Technology development that led to innovations such as multi-stage hydraulic fracturing “will slow down and has slowed down,” said Richard Spears, a vice president at researcher Spears & Associates. “If you want to advance how far you can drill out and how fast, that now becomes a problem.”

The industry also has less time to regain its former leadership, said Hess Corp CEO John Hess. He estimates rivals have about a decade of running room before they fizzle out. Shale is “no longer in the driver’s seat” with OPEC regaining control over the market, said Hess.

The U.S. government expects overall oil production to reach a new peak next year, but it has several times this year cut its forecasts. It recently slashed 2023 production growth outlook by 21%, to a gain of about 480,000 barrels per day (bpd), to 12.31 million bpd. That could mean less growth compared to the mere 500,000 bpd gain this year – which is already well short of lofty expectations of an about 900,000 bpd gain this spring.

SHALE’S WANING INFLUENCE

Shale’s waning influence is clear in North Dakota.
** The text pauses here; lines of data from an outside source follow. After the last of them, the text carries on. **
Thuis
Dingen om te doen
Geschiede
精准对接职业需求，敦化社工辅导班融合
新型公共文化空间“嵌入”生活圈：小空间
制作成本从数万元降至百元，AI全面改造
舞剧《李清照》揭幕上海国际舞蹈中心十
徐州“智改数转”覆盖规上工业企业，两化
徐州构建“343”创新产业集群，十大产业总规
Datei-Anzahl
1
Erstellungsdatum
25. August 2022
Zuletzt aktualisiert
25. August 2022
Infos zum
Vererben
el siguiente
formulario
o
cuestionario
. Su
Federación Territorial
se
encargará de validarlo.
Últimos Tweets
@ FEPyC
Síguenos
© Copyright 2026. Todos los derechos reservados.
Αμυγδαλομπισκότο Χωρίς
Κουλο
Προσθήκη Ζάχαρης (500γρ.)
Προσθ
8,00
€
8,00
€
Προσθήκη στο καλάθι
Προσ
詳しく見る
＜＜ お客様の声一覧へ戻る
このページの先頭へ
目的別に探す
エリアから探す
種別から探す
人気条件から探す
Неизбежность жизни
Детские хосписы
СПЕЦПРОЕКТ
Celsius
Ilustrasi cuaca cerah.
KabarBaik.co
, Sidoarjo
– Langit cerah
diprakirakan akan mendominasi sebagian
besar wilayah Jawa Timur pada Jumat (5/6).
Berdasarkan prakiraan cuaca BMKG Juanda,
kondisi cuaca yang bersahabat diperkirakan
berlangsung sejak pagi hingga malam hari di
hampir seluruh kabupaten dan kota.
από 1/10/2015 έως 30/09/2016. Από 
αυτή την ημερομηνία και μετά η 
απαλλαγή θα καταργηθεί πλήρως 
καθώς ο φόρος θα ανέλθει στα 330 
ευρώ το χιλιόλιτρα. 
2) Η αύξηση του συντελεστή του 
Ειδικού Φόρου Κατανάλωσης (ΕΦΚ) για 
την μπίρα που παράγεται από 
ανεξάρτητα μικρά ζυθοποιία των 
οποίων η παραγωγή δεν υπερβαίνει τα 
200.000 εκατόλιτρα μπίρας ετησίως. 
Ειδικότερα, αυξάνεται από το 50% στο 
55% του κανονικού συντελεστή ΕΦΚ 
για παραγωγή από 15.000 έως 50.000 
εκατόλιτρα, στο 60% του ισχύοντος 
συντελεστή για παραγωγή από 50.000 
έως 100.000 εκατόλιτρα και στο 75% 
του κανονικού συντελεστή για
Once the vanguard of the U.S. shale oil industry, poor well productivity in the state’s Bakken region and labor shortages have left it far from its boom days.

About 4% of its shale drilling inventory remains high producing, or Tier 1, locations, down from 9% at the start of 2020, according to production technology firm Novi Labs, which focuses on oil and gas well returns.

As the number of prime drilling locations decline across all shale fields, the outlook is grim. Shale production declines rapidly after peaking compared to conventional oil wells, falling about 50% after the first year.

“It’s kind of a canary in the coal mine for what’s going to happen in the other unconventional oil plays,” said Ted Cross, director of product management Novi Labs and a former oil company geologist, referring to North Dakota.

The Permian Basin of west Texas and New Mexico, the largest and most important U.S. oilfield, is the only U.S. shale region to exceed its pre-COVID-19 pandemic oil production levels, according to U.S. Energy Information Administration data.

Even that field is showing signs of stress.

“There are a bunch of underlying causes, but frac sand is so expensive now, tight labor markets make last-mile logistics difficult, and public producers are generally more willing to miss on production than on capex,” said Matt Hagerty, a senior analyst for FactSet’s BTU Analytics.

Initial production rates on a new well in the Central Midland basin section of the Permian averages about 790 barrels per day of oil, according to researcher BTU, down from 830 bpd just six months ago. Its outlook for initial output in another shale field, the eastern Eagle Ford, is down to 778 bpd from 828 bpd.

PERSISTENT LABOR SHORTAGES

“We’re going to go into 2023 with a serious workforce shortage,” said North Dakota Department of Mineral Resources Director Lynn Helms. The northern state has historically had difficulty attracting workers, and the tight labor market has worsened the problem.

Attracting laborers for crews needed to run frac fleets and rigs has been stubbornly difficult, Helms said, adding that more drilling rigs have moved south to the Permian.

The number of oil and gas extraction workers in North Dakota fell by 12% between 2019 and 2021, the most recent annual Bureau of Labor Statistics data show, compared to New Mexico’s 9.6% drop.

Lower production rates are “a longer-term prospect,” said Mike Oestmann, chief executive of shale producer Tall City Exploration. Other issues depressing potential shale gains: a lack of regulatory clarity and the U.S. government’s desire to shift away from fossil fuels, he said.

With producers determined to put limited resources into the best drilling prospects, “we won’t be able to keep this up forever,” said Kaes Van’t Hof, finance chief at Diamondback Energy, in a recent earnings call.